## [Data to process]
*****

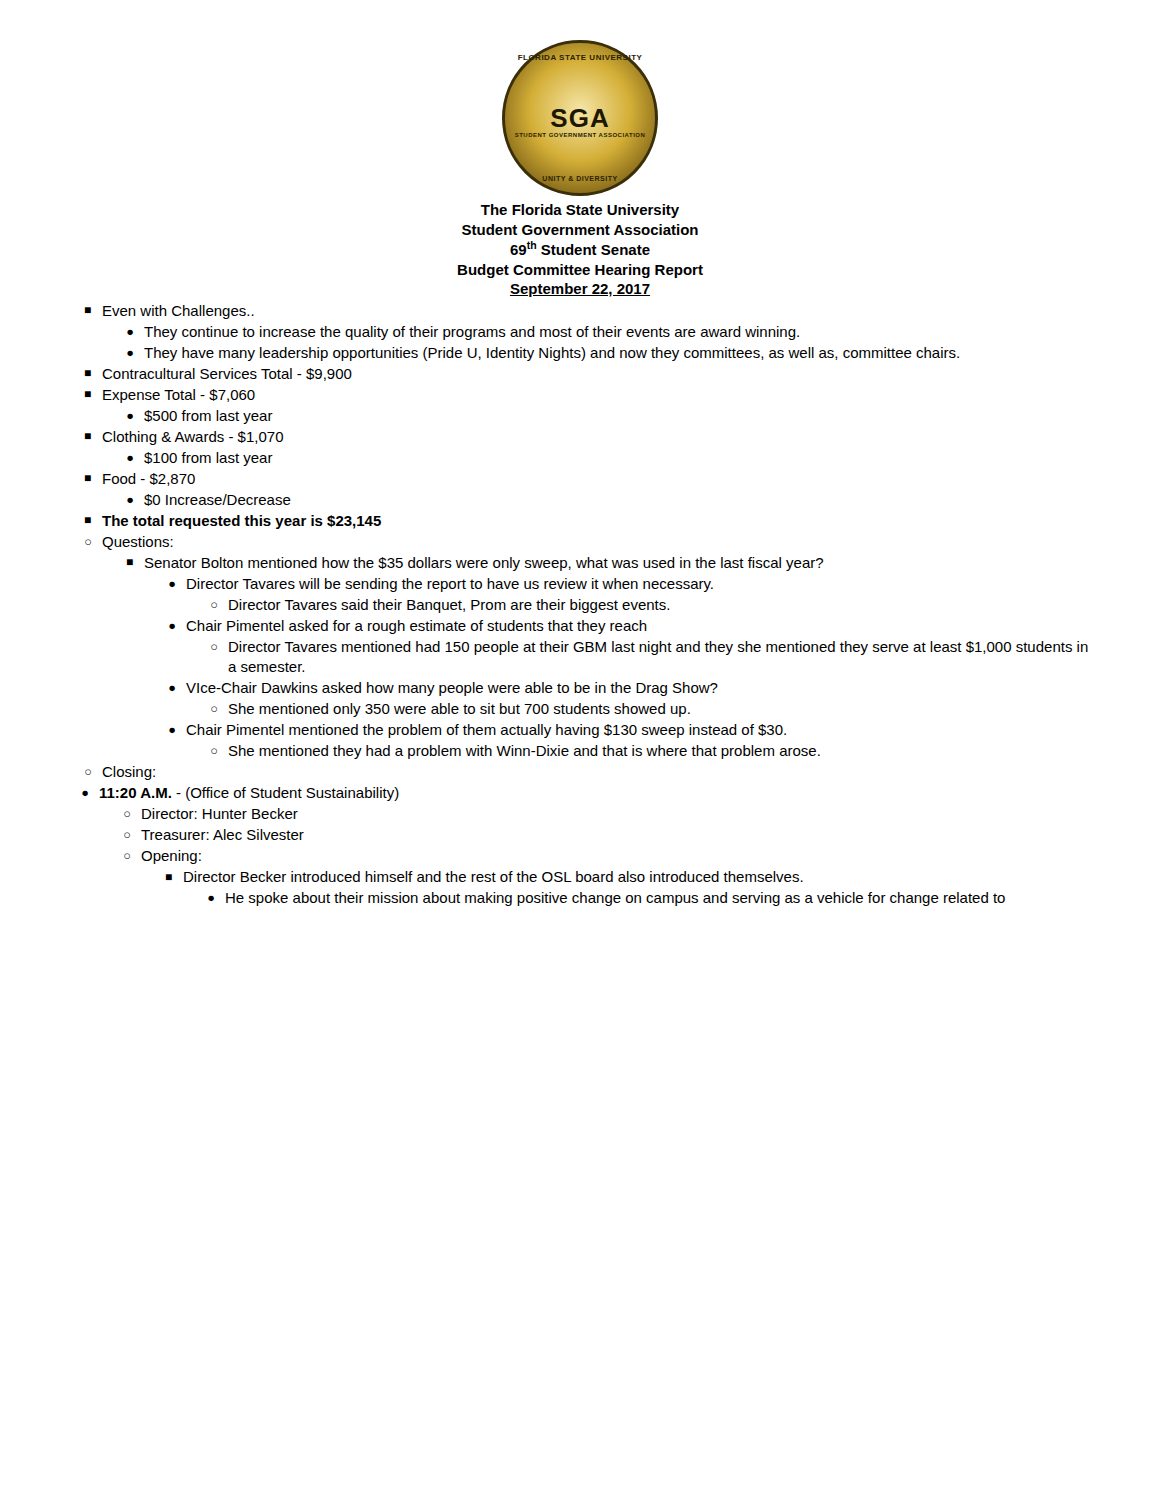FLORIDA STATE UNIVERSITY
SGA
STUDENT GOVERNMENT ASSOCIATION
UNITY & DIVERSITY
The Florida State University Student Government Association 69th Student Senate Budget Committee Hearing Report September 22, 2017
Even with Challenges..
They continue to increase the quality of their programs and most of their events are award winning.
They have many leadership opportunities (Pride U, Identity Nights) and now they committees, as well as, committee chairs.
Contracultural Services Total - $9,900
Expense Total - $7,060
$500 from last year
Clothing & Awards - $1,070
$100 from last year
Food - $2,870
$0 Increase/Decrease
The total requested this year is $23,145
Questions:
Senator Bolton mentioned how the $35 dollars were only sweep, what was used in the last fiscal year?
Director Tavares will be sending the report to have us review it when necessary.
Director Tavares said their Banquet, Prom are their biggest events.
Chair Pimentel asked for a rough estimate of students that they reach
Director Tavares mentioned had 150 people at their GBM last night and they she mentioned they serve at least $1,000 students in a semester.
VIce-Chair Dawkins asked how many people were able to be in the Drag Show?
She mentioned only 350 were able to sit but 700 students showed up.
Chair Pimentel mentioned the problem of them actually having $130 sweep instead of $30.
She mentioned they had a problem with Winn-Dixie and that is where that problem arose.
Closing:
11:20 A.M. - (Office of Student Sustainability)
Director: Hunter Becker
Treasurer: Alec Silvester
Opening:
Director Becker introduced himself and the rest of the OSL board also introduced themselves.
He spoke about their mission about making positive change on campus and serving as a vehicle for change related to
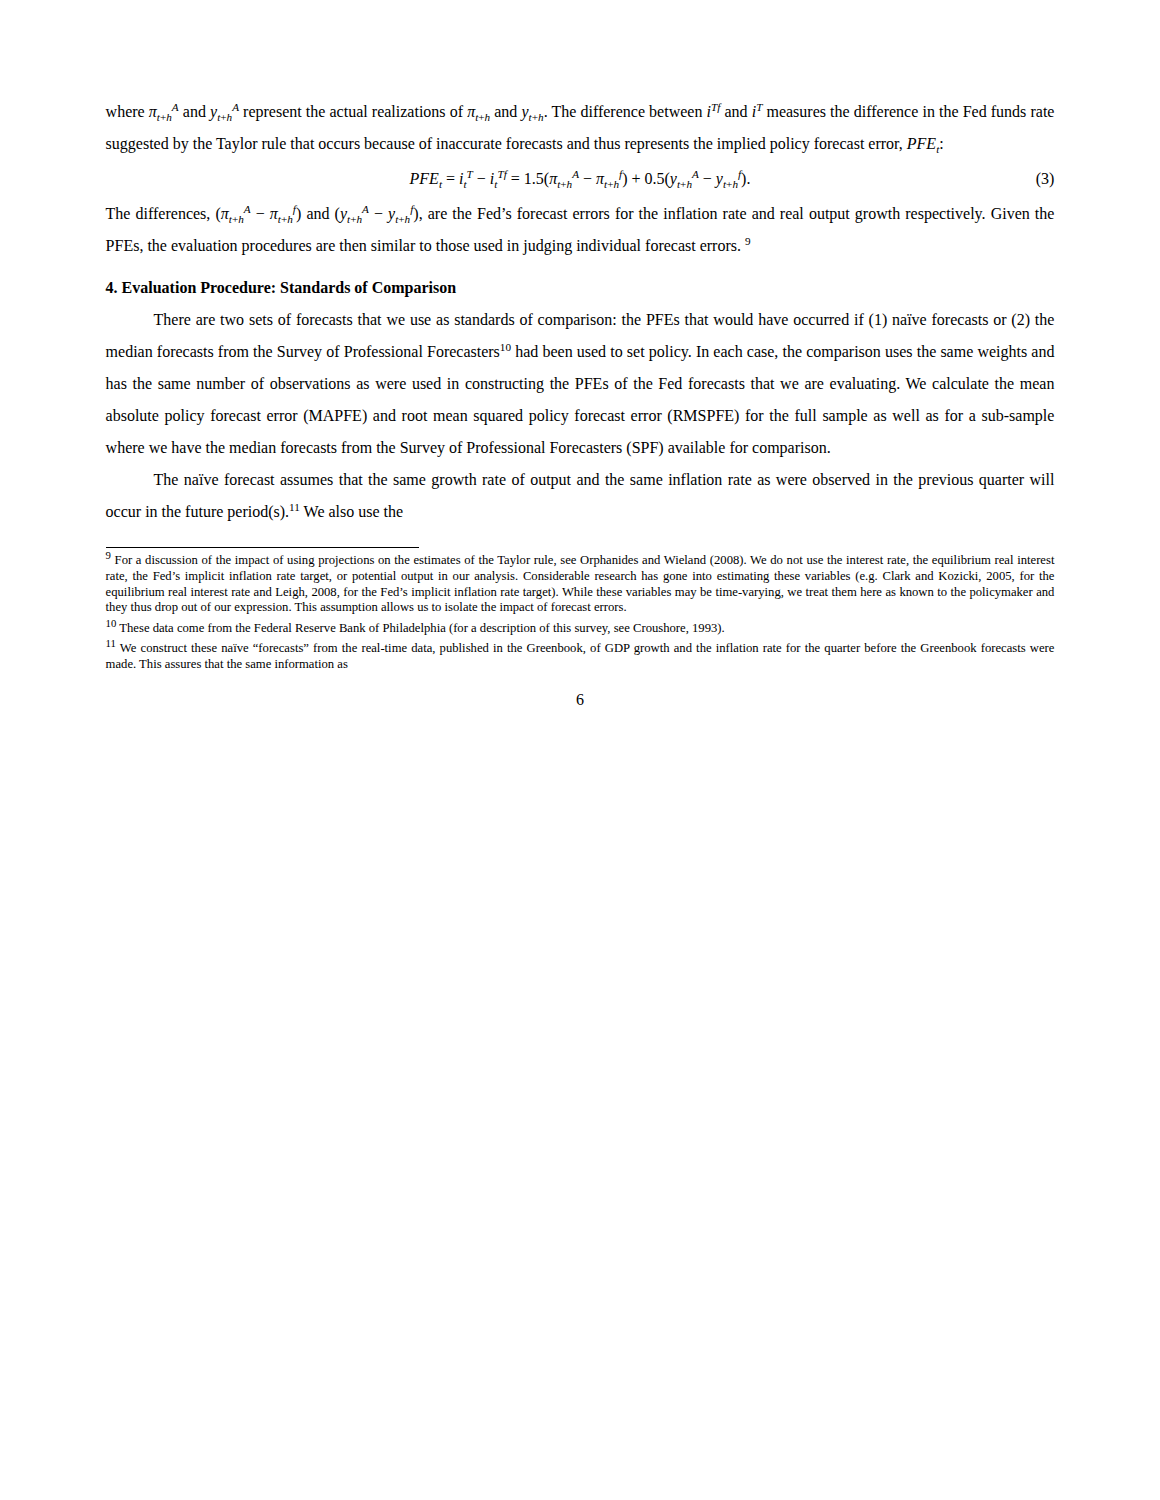where πt+hA and yt+hA represent the actual realizations of πt+h and yt+h. The difference between iTf and iT measures the difference in the Fed funds rate suggested by the Taylor rule that occurs because of inaccurate forecasts and thus represents the implied policy forecast error, PFEt:
PFEt = itT − itTf = 1.5(πt+hA − πt+hf) + 0.5(yt+hA − yt+hf). (3)
The differences, (πt+hA − πt+hf) and (yt+hA − yt+hf), are the Fed’s forecast errors for the inflation rate and real output growth respectively. Given the PFEs, the evaluation procedures are then similar to those used in judging individual forecast errors. 9
4. Evaluation Procedure: Standards of Comparison
There are two sets of forecasts that we use as standards of comparison: the PFEs that would have occurred if (1) naïve forecasts or (2) the median forecasts from the Survey of Professional Forecasters10 had been used to set policy. In each case, the comparison uses the same weights and has the same number of observations as were used in constructing the PFEs of the Fed forecasts that we are evaluating. We calculate the mean absolute policy forecast error (MAPFE) and root mean squared policy forecast error (RMSPFE) for the full sample as well as for a sub-sample where we have the median forecasts from the Survey of Professional Forecasters (SPF) available for comparison.
The naïve forecast assumes that the same growth rate of output and the same inflation rate as were observed in the previous quarter will occur in the future period(s).11 We also use the
9 For a discussion of the impact of using projections on the estimates of the Taylor rule, see Orphanides and Wieland (2008). We do not use the interest rate, the equilibrium real interest rate, the Fed’s implicit inflation rate target, or potential output in our analysis. Considerable research has gone into estimating these variables (e.g. Clark and Kozicki, 2005, for the equilibrium real interest rate and Leigh, 2008, for the Fed’s implicit inflation rate target). While these variables may be time-varying, we treat them here as known to the policymaker and they thus drop out of our expression. This assumption allows us to isolate the impact of forecast errors.
10 These data come from the Federal Reserve Bank of Philadelphia (for a description of this survey, see Croushore, 1993).
11 We construct these naïve “forecasts” from the real-time data, published in the Greenbook, of GDP growth and the inflation rate for the quarter before the Greenbook forecasts were made. This assures that the same information as
6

*****

## [Aim of the task]
Apart from the pictures, the material above has to be repeated exactly.

## [Written answer]
FLORIDA STATE UNIVERSITY
SGA
STUDENT GOVERNMENT ASSOCIATION
UNITY & DIVERSITY
The Florida State University Student Government Association 69th Student Senate Budget Committee Hearing Report September 22, 2017
Even with Challenges..
They continue to increase the quality of their programs and most of their events are award winning.
They have many leadership opportunities (Pride U, Identity Nights) and now they committees, as well as, committee chairs.
Contracultural Services Total - $9,900
Expense Total - $7,060
$500 from last year
Clothing & Awards - $1,070
$100 from last year
Food - $2,870
$0 Increase/Decrease
The total requested this year is $23,145
Questions:
Senator Bolton mentioned how the $35 dollars were only sweep, what was used in the last fiscal year?
Director Tavares will be sending the report to have us review it when necessary.
Director Tavares said their Banquet, Prom are their biggest events.
Chair Pimentel asked for a rough estimate of students that they reach
Director Tavares mentioned had 150 people at their GBM last night and they she mentioned they serve at least $1,000 students in a semester.
VIce-Chair Dawkins asked how many people were able to be in the Drag Show?
She mentioned only 350 were able to sit but 700 students showed up.
Chair Pimentel mentioned the problem of them actually having $130 sweep instead of $30.
She mentioned they had a problem with Winn-Dixie and that is where that problem arose.
Closing:
11:20 A.M. - (Office of Student Sustainability)
Director: Hunter Becker
Treasurer: Alec Silvester
Opening:
Director Becker introduced himself and the rest of the OSL board also introduced themselves.
He spoke about their mission about making positive change on campus and serving as a vehicle for change related to
where πt+hA and yt+hA represent the actual realizations of πt+h and yt+h. The difference between iTf and iT measures the difference in the Fed funds rate suggested by the Taylor rule that occurs because of inaccurate forecasts and thus represents the implied policy forecast error, PFEt:
PFEt = itT − itTf = 1.5(πt+hA − πt+hf) + 0.5(yt+hA − yt+hf). (3)
The differences, (πt+hA − πt+hf) and (yt+hA − yt+hf), are the Fed’s forecast errors for the inflation rate and real output growth respectively. Given the PFEs, the evaluation procedures are then similar to those used in judging individual forecast errors. 9
4. Evaluation Procedure: Standards of Comparison
There are two sets of forecasts that we use as standards of comparison: the PFEs that would have occurred if (1) naïve forecasts or (2) the median forecasts from the Survey of Professional Forecasters10 had been used to set policy. In each case, the comparison uses the same weights and has the same number of observations as were used in constructing the PFEs of the Fed forecasts that we are evaluating. We calculate the mean absolute policy forecast error (MAPFE) and root mean squared policy forecast error (RMSPFE) for the full sample as well as for a sub-sample where we have the median forecasts from the Survey of Professional Forecasters (SPF) available for comparison.
The naïve forecast assumes that the same growth rate of output and the same inflation rate as were observed in the previous quarter will occur in the future period(s).11 We also use the
9 For a discussion of the impact of using projections on the estimates of the Taylor rule, see Orphanides and Wieland (2008). We do not use the interest rate, the equilibrium real interest rate, the Fed’s implicit inflation rate target, or potential output in our analysis. Considerable research has gone into estimating these variables (e.g. Clark and Kozicki, 2005, for the equilibrium real interest rate and Leigh, 2008, for the Fed’s implicit inflation rate target). While these variables may be time-varying, we treat them here as known to the policymaker and they thus drop out of our expression. This assumption allows us to isolate the impact of forecast errors.
10 These data come from the Federal Reserve Bank of Philadelphia (for a description of this survey, see Croushore, 1993).
11 We construct these naïve “forecasts” from the real-time data, published in the Greenbook, of GDP growth and the inflation rate for the quarter before the Greenbook forecasts were made. This assures that the same information as
6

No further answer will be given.